Observation of high and low frequency muscle fatigue by means of 31P nuclear magnetic resonance.

Abstract

The changes in energy metabolites and corresponding force curves were studied during muscle fatigue with respect to excitation frequency (20 and 50Hz) for contracting muscle in situ and by means of 31P nuclear magnetic resonance (NMR) technique in vitro. The rat hind limb muscle group was stimulated via the tibial nerve by 0.5ms duration square pulses at different frequencies for a period of three minutes.
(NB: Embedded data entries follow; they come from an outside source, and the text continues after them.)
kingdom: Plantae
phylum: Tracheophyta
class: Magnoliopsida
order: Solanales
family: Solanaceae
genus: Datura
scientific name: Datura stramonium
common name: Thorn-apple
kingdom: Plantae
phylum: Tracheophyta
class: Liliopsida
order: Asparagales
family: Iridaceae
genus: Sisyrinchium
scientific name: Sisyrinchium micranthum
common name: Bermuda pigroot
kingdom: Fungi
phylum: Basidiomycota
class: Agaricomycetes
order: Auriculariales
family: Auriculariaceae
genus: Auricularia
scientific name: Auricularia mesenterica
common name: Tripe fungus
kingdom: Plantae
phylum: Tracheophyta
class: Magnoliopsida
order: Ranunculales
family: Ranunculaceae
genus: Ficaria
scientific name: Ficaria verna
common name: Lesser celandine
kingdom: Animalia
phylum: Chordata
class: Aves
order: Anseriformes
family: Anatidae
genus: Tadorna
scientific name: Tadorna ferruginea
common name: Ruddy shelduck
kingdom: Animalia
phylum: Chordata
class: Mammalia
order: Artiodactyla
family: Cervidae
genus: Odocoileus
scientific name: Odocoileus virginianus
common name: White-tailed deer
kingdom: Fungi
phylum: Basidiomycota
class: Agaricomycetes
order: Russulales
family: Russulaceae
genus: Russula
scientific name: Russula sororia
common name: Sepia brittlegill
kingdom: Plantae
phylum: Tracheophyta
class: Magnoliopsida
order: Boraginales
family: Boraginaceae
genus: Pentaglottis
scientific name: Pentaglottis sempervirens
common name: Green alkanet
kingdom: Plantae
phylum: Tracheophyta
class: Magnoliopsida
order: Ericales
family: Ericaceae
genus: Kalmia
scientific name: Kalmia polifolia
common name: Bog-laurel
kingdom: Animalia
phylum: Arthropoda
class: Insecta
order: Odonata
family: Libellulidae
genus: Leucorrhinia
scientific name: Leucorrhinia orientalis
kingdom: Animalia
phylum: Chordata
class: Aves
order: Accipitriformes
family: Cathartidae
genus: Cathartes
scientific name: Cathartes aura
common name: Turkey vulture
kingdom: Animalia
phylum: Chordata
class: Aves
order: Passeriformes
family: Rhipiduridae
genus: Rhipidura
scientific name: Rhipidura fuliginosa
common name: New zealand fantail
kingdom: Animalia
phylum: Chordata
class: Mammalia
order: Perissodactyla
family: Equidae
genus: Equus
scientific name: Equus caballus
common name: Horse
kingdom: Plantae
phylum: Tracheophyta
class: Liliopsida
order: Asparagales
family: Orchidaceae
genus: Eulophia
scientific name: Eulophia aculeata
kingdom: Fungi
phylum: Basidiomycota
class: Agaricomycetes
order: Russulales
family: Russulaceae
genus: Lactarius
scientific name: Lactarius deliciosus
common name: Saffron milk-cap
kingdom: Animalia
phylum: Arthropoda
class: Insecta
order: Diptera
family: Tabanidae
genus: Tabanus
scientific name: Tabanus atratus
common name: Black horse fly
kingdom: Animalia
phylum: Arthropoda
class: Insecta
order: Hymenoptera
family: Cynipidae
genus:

The force signals recorded during repeated experiments were fed through an A/D converter and averaged by the use of a desk-top computer. 31P-NMR spectra were recorded from gastrochemius and soleus muscle of resting and after stimulation. Results indicated that 1) Iarge and significant decreases in high energy phosphate compounds (e.g., creatine phosphate and adenosine triphosphate (ATP)) were observed during prolonged electric stimulation at 50Hz in both the gastrocnemius and soleus muscles, 2) during 20Hz stimulation, muscle fiber type dependent changes in energy metabolites were observed: i. e., the gastrocnemius manifested a significant decline in creatine phosphate and ATP contents (p<0.01) while the soleus hardly showed any such changes, and 3) these metabolite changes occurring during different frequency stimulations were well reflected upon the rate of force decline in such that the calculated time constant for force fatigue during 50Hz stimulation was significantly shorter than obtained during 20Hz stimulation (p<0.01). The observed difference in the force fatigue time constants could be, at least in part, explained by the difference in the rate of ATP hydrolysis (e.g., the energy cost for contraction, Ca++ diffusion and uptake, ATP-linked sodium-potassium pump). It was suggested that force fatigue may ultimately be due to a failure of the rate of energy supply to meet demand, but the precise expression of this defect might vary, such that failure of membrane excitation and/or activation may predominate over failure of the energy supply.